Building an AI Assistant for Business Central: 61 tools, hardcoded write whitelists, and Preview-and-Confirm

Six months ago we shipped the AI Assistant for Business Central. It lets a BC user ask any question about their data, or trigger any action, in natural language. Claude does the reasoning; the assistant calls the appropriate BC API; nothing reaches the database without explicit user confirmation.

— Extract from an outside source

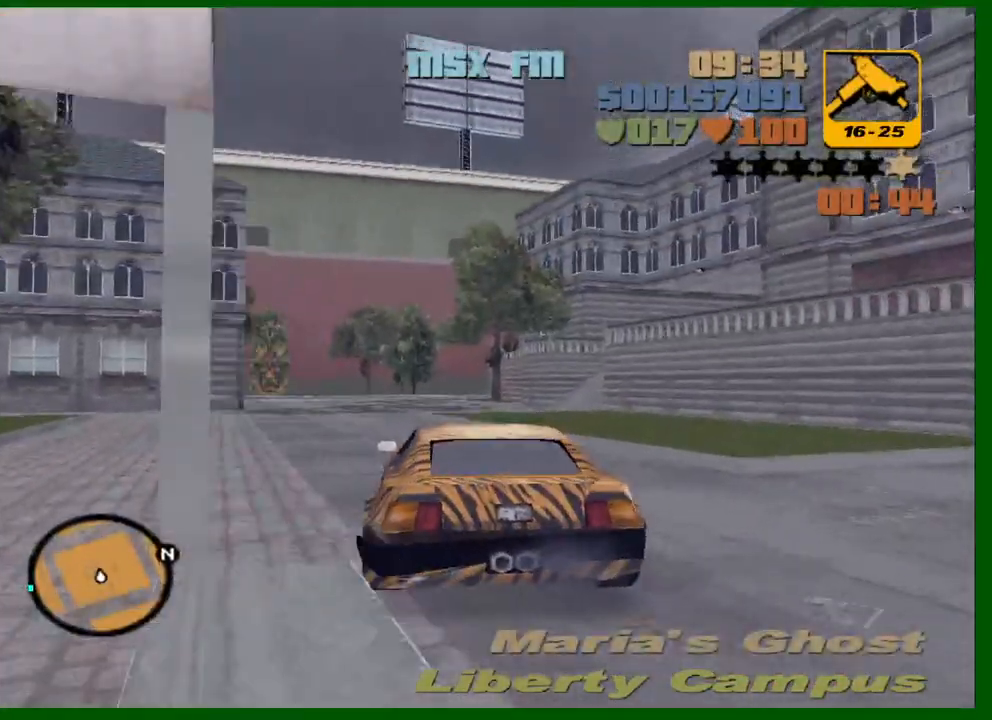
{"keys": ["a", "w"], "mouse": [], "events": [[483, "a", "down"]]}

This is what we got right, and what nearly went wrong.

The shape of the system

The assistant exposes 61 tools to Claude. 44 of them are read queries spanning the standard Business Central table set — customers, vendors, items, sales orders, purchase orders, invoices, journals, dimensions, the chart of accounts. 17 are write operations covering posting, status transitions, item maintenance and journal entry.

Each tool has:

A Zod schema for the input
A versioned name (CreateSalesOrderV1, PostPurchaseInvoiceV2) so we can evolve safely
An explicit BC API endpoint it maps to
A list of fields it may write to — hardcoded, in AL

The model can call any tool it has been given. It cannot author a write to a field outside the whitelist for that tool. We did not enforce this through a prompt instruction; we enforced it at the AL layer, on the BC side, after the JSON payload is parsed.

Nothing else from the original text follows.